Она взяла его за руку, желая успокоить. Сердце Октава билось так сильно, что она слышала его с трех метров, как большой барабан Черроне[201] в Give Me Love.
— Вытяни ноги, закрой глаза и дыши глубоко. Постарайся сконцентрироваться на своем теле. Сканируй себя снизу доверху и благодари каждый орган. Скажи спасибо ступням, икрам, бедрам…
Октав лежал, опустив веки, и изо всех сил старался не захихикать.
— Самую большую благодарность я испытываю к твоему телу.
— Расслабься. Прими жизнь.
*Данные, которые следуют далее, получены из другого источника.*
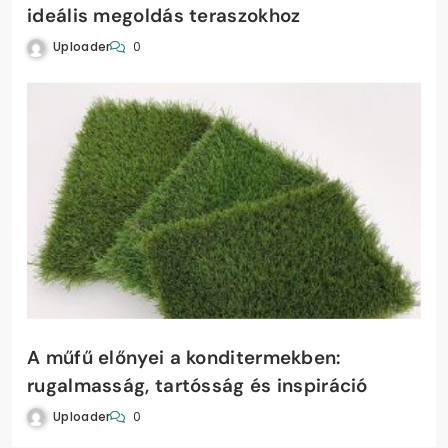
ideális megoldás teraszokhoz
Uploader
0
A műfű előnyei a konditermekben:
rugalmasság, tartósság és inspiráció
Uploader
0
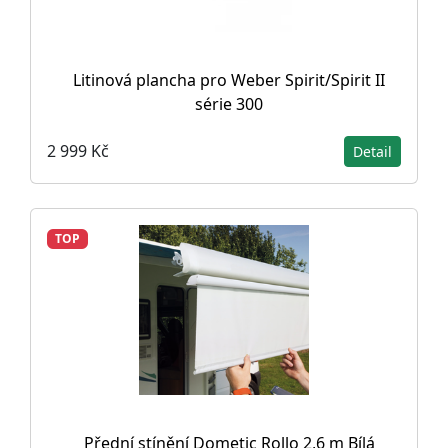
Litinová plancha pro Weber Spirit/Spirit II
série 300
2 999 Kč
Detail
TOP
Přední stínění Dometic Rollo 2,6 m Bílá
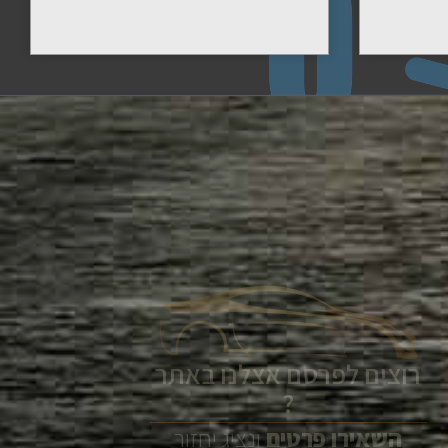
רוצים לפרסם אצלנו באתר
?
השאירו
פרטים
ונציג יחזור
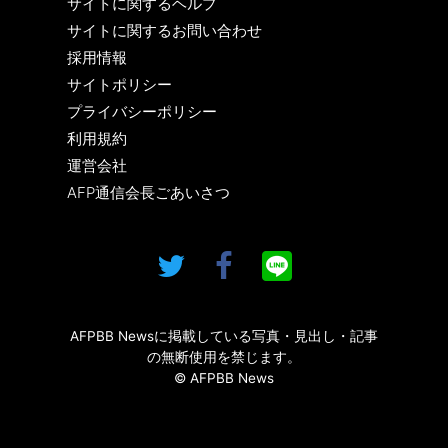
サイトに関するヘルプ
サイトに関するお問い合わせ
採用情報
サイトポリシー
プライバシーポリシー
利用規約
運営会社
AFP通信会長ごあいさつ
AFPBB Newsに掲載している写真・見出し・記事
の無断使用を禁じます。
© AFPBB News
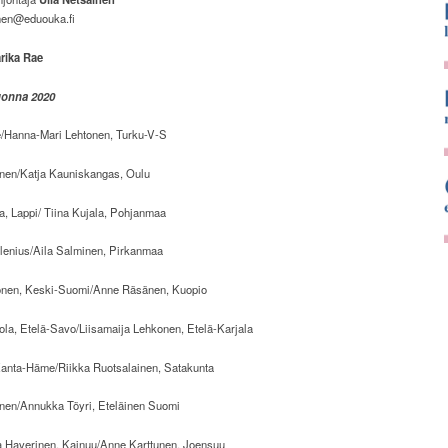
inen@eduouka.fi
rika Rae
uonna 2020
/Hanna-Mari Lehtonen, Turku-V-S
inen/Katja Kauniskangas, Oulu
la, Lappi/ Tiina Kujala, Pohjanmaa
lenius/Aila Salminen, Pirkanmaa
onen, Keski-Suomi/Anne Räsänen, Kuopio
la, Etelä-Savo/Liisamaija Lehkonen, Etelä-Karjala
 Kanta-Häme/Riikka Ruotsalainen, Satakunta
en/Annukka Töyri, Eteläinen Suomi
a Haverinen, Kainuu/Anne Karttunen, Joensuu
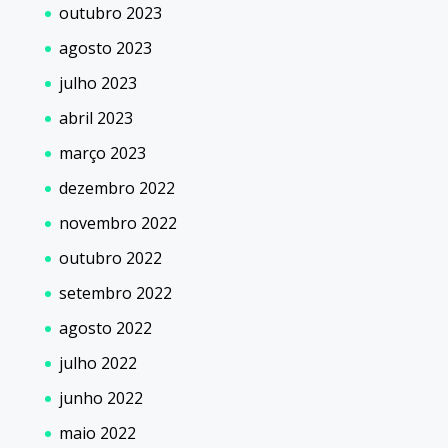
outubro 2023
agosto 2023
julho 2023
abril 2023
março 2023
dezembro 2022
novembro 2022
outubro 2022
setembro 2022
agosto 2022
julho 2022
junho 2022
maio 2022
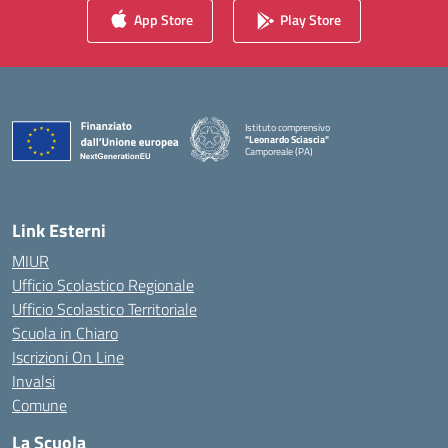
App Store
Play Store
Istituto comprensivo
"Leonardo Sciascia"
Camporeale (PA)
— Visita la pagina iniziale della scuola
Link Esterni
MIUR
Ufficio Scolastico Regionale
Ufficio Scolastico Territoriale
Scuola in Chiaro
Iscrizioni On Line
Invalsi
Comune
La Scuola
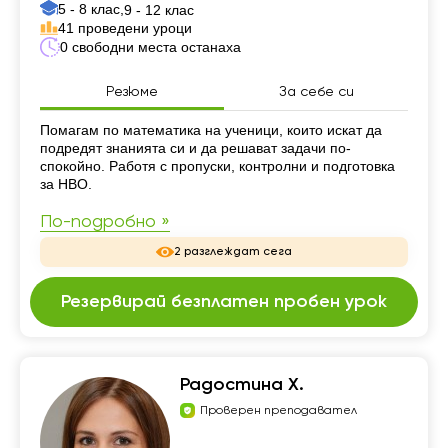
5 - 8 клас,
9 - 12 клас
41 проведени уроци
0 свободни места останаха
Резюме
За себе си
Резюме
Помагам по математика на ученици, които искат да
подредят знанията си и да решават задачи по-
спокойно. Работя с пропуски, контролни и подготовка
за НВО.
По-подробно »
2 разглеждат сега
Резервирай безплатен пробен урок
Радостина Х.
Проверен преподавател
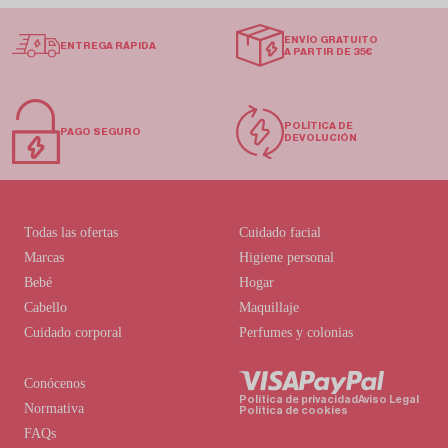
ENVÍO GRATUITO
ENTREGA RÁPIDA
A PARTIR DE 35€
POLÍTICA DE
PAGO SEGURO
DEVOLUCIÓN
Todas las ofertas
Cuidado facial
Marcas
Higiene personal
Bebé
Hogar
Cabello
Maquillaje
Cuidado corporal
Perfumes y colonias
Conócenos
Política de privacidad
Aviso Legal
Normativa
Política de cookies
FAQs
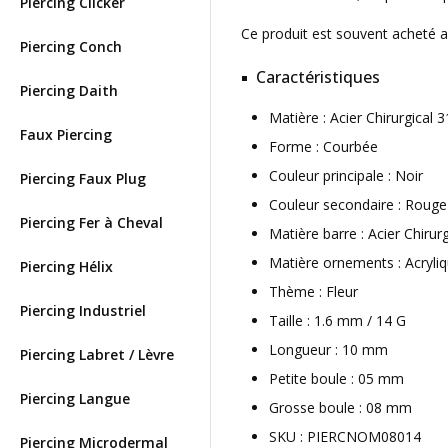
Piercing Clicker
Ce produit est souvent acheté 
Piercing Conch
Caractéristiques
Piercing Daith
Matière : Acier Chirurgical
Faux Piercing
Forme : Courbée
Couleur principale : Noir
Piercing Faux Plug
Couleur secondaire : Rouge
Piercing Fer à Cheval
Matière barre : Acier Chirur
Matière ornements : Acryli
Piercing Hélix
Thème : Fleur
Piercing Industriel
Taille : 1.6 mm / 14 G
Longueur : 10 mm
Piercing Labret / Lèvre
Petite boule : 05 mm
Piercing Langue
Grosse boule : 08 mm
SKU : PIERCNOM08014
Piercing Microdermal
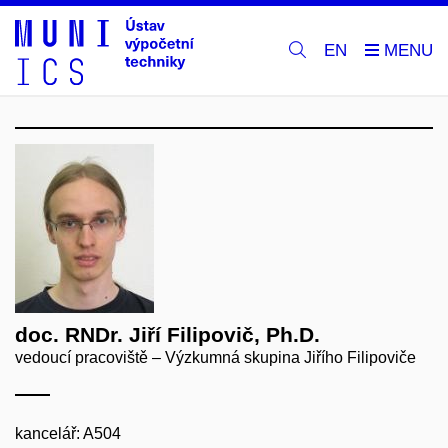
EN
doc. RNDr. Jiří Filipovič, Ph.D.
vedoucí pracoviště – Výzkumná skupina Jiřího Filipoviče
kancelář: A504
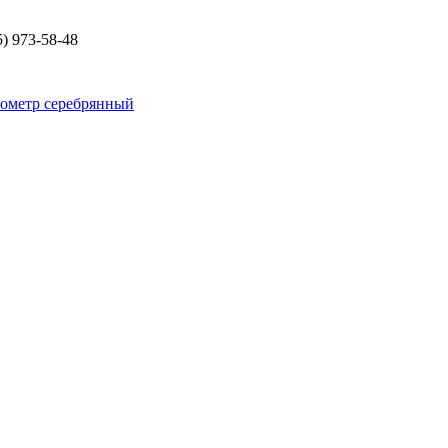
) 973-58-48
ометр серебрянный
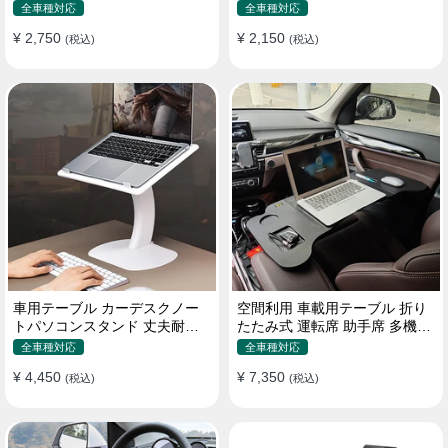
機能ラップトップバッグ
たみ式 パソコン 食事 物置
全車種対応
全車種対応
¥ 2,750
¥ 2,150
(税込)
(税込)
車用テーブル カーデスクノー
空間利用 車載用テーブル 折り
トパソコンスタンド 丈夫耐用
たたみ式 運転席 助手席 多機能
調整可能 車内車外 多機能用
パソコン 食事 書き込み
全車種対応
全車種対応
¥ 4,450
¥ 7,350
(税込)
(税込)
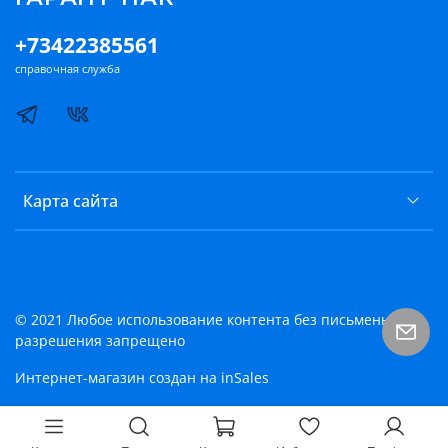
+73422385561
справочная служба
Карта сайта
© 2021 Любое использование контента без письменного
разрешения запрещено
Интернет-магазин создан на inSales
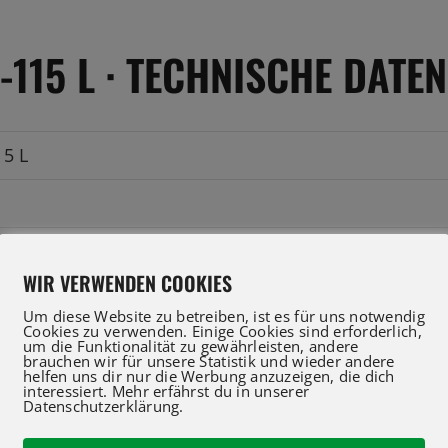
-115 L · TECHNISCHE DATEN
15 L
WIR VERWENDEN COOKIES
Um diese Website zu betreiben, ist es für uns notwendig
Cookies zu verwenden. Einige Cookies sind erforderlich,
m
um die Funktionalität zu gewährleisten, andere
brauchen wir für unsere Statistik und wieder andere
helfen uns dir nur die Werbung anzuzeigen, die dich
interessiert. Mehr erfährst du in unserer
m
Datenschutzerklärung.
m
Попробуй увидеть озерную гладь.
— Я вижу твой затылок. Ух ты, какой-то мужик впился в него поцелуем. Может, это я?
— Не позволяй ненужным желаниям отвлекать тебя. Гони их прочь. Создай животворящий пузырь внутри себя. Прими этот мир.
— У моего желания добрый нрав.
— Сделай усилие, медитация побеждает все наши фрустрации.
— Я не фрустрирован, меня безудержно тянет к тебе, это куда хуже.
— Ты мне не помогаешь. Расслабься, дыши. Медитация должна освободить тебя от всех навязчивых идей. Пользуйся всеми чувствами, данными тебе Природой.
— Я только это и делаю. Нюхаю твои волосы, касаюсь ладони. Твой голос ласкает мои барабанные перепонки. Все мои чувства нацелены на тебя.
— Ладно, все, ты непригоден к дзену.
Октав снова переборщил, о чем ни секунды не пожалел. Ему хотелось, чтобы этот момент длился вечно. И он длился. Мсье Паранго до сих пор сидит в пропахшем потом тренажерном зале, и Деа рассказывает ему о занятиях балетом и пилатесом, описывает свое шальное корсиканское детство, стоя то в позе собаки, то в позе воина, а он смотрит на нее, блаженно улыбаясь, и чувствует безразмерное счастье. Это состояние никуда от него не денется. Идею аудио-спа тоже подала Деа, желая ему добра, а он превратил ее в радио-шутку.
— Почему ты пытаешься жить как раньше! Это никому не дано. Прошлое есть прошлое, прими его и почувствуешь себя гораздо лучше…
Как бы ни сложилась дальше его жизнь, Октав вечно будет на коврике для йоги рядом с Деа. Сейчас он сидит в кресле, она движется на сцене под лазерными лучами, обнаженные груди в бисеринках пота одеты в кожаную сбрую, время и пространство не существуют: он сражен, как при первой встрече. Нет никаких сомнений: Октав так и не перестал желать Деа, чье тело покрыто родинками, похожими на горошинки черного перца. Деа — умница… с круглым пупком, сильными стройными ногами, выпуклыми ягодицами и глазами изумрудного цвета. Она все понимает, все чувствует, догадывается, что он скрывает. Деа опасается Октава — он слишком стремительно возжелал ее. Она почувствовала, что он всегда обманывал себя. Она знает и понимает его. Она избегает беднягу, но он ее забавляет.